Commands are plain markdown files in .claude/commands/:
.claude/commands/
├── resolve-source.md
├── hipaa-code-analysis.md
└── report-html.md The filename is the command name. The content is the instruction. That's the whole contract. When our hipaa-code-analysis command needed to describe itself, it had to do it inline: the first line was "You are a HIPAA code compliance auditor. You analyze a codebase at the given path..." Identity, context, and instructions all lived in one flat file. There's no structured metadata, so the system has to read the whole thing to figure out what the command does.
Skills are directory-based with YAML frontmatter:
skills/
├── resolve-source/SKILL.md
├── hipaa-code-analysis/SKILL.md
└── report-html/SKILL.md ---
name: hipaa-code-analysis
description: Analyze a codebase for HIPAA security and privacy violations.
---
# HIPAA Code Compliance Analysis
## Pre-Analysis
Before running checks, discover the project structure...
## Audit Categories
1. **PHI Data Exposure in Logs**
2. **Encryption at Rest & in Transit**
... Here's why that matters for an agent like ours:
Structure
The YAML frontmatter means name and description are explicit, parseable fields. The system knows what hipaa-code-analysis does from two lines of metadata without parsing through the full audit checklist. With commands, that description was buried in the prose. For a three-skill pipeline where the agent needs to understand what to invoke and when, that discoverability matters.
Organization
Each skill gets its own directory. Right now report-html/ only contains SKILL.md, but the format supports adding related files alongside it. If we wanted to ship example reports, reference HTML templates, or HIPAA regulation excerpts with the skill, they'd have a natural home. With commands, you get one flat file. Any supporting material needs its own naming convention or a separate directory.
Scope
Commands live inside .claude/, a dotfile config directory. Skills live at the project root in skills/. For a compliance agent, this visibility matters. When someone opens the repo, skills/hipaa-code-analysis/ is right there in the tree. They can read it, review it, understand the audit methodology. It's a first-class project artifact, not a hidden config detail. That transparency is appropriate when the output is a compliance report people are going to trust.
Identity Separation
Our command version of hipaa-code-analysis was 236 lines. It opened with identity ("You are a HIPAA code compliance auditor..."), included full context about what PHI means, listed every grep pattern, and described the output format. It tried to be everything because there was nowhere else to put things. The skill version is 34 lines. Identity lives in CLAUDE.md. The skill is just the playbook: here are the categories, here's how to check them, here's what to do with the results. That focus makes it easier to read, easier to update, and less likely to contradict the rules set at higher levels.
Running It
# Audit a local codebase
npm start -- /path/to/your/project
# Audit a GitHub repo
npm start -- <https://github.com/owner/repo>
# Interactive (the agent asks what to audit)

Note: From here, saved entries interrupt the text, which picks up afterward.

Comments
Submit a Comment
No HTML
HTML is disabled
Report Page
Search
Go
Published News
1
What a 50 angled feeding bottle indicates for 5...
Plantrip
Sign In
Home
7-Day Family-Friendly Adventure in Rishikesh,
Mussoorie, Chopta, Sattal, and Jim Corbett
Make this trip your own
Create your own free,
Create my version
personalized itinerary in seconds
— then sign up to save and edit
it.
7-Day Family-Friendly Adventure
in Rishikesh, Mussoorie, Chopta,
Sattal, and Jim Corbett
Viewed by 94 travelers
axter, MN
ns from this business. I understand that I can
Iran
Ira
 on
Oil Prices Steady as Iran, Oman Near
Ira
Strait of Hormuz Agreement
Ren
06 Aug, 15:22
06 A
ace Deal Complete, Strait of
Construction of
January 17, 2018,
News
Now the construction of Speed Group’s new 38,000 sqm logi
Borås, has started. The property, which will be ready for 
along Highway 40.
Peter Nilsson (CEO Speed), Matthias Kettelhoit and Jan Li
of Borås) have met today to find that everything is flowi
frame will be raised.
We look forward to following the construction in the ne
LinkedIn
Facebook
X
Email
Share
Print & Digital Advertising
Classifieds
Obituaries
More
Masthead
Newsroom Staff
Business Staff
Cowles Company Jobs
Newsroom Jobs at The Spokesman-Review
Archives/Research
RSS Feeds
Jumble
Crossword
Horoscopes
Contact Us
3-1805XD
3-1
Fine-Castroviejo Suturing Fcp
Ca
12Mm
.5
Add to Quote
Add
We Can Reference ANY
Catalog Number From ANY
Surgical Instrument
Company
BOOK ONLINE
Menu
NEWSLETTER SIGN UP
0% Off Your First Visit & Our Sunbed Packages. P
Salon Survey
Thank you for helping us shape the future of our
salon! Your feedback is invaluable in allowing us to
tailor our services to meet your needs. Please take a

npm start The agent clones (if needed), scans every file across 7 HIPAA categories, and saves a styled HTML report. Open it in a browser and you get a scorecard, code snippets with line numbers, and remediation steps for each finding. A typical audit runs 40-80 turns and costs around $0.50-$1.50 depending on codebase size.
TL;DR
- The Claude Agent SDK lets you build autonomous agents with one function call. You describe the task, it handles the loop.
- System prompt = who the agent is. 1-2 sentences. Highest priority.
- CLAUDE.md = the rules that always apply. Keep it under 10 lines. It's a per-turn tax.
- Skills = the detailed playbooks. Loaded on demand. Go wild.
- Use skills/ over .claude/commands/. The frontmatter and directory structure earn their keep.
- Your agent code should be thin. If the orchestration file is 300+ lines, you're putting domain knowledge in code that belongs in skills.
The less your agent knows at rest, the more it can focus on the task at hand.